[Stored items from a collection]
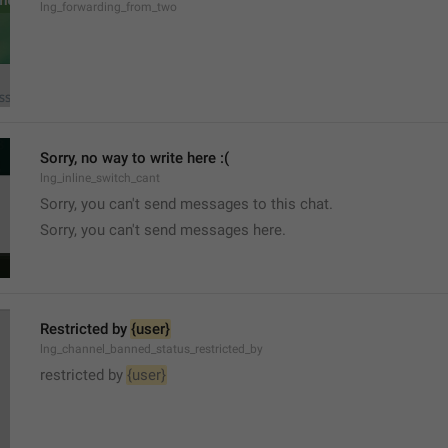
lng_forwarding_from_two
Sorry, no way to write here :(
lng_inline_switch_cant
Sorry, you can't send messages to this chat.
Sorry, you can't send messages here.
Restricted by 
{user}
lng_channel_banned_status_restricted_by
restricted by 
{user}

_EXERCISE DIRECTIONS_: Above are some records. Report the number of their lines that include "send", and add nothing else.

_SOLUTION BELOW_: 2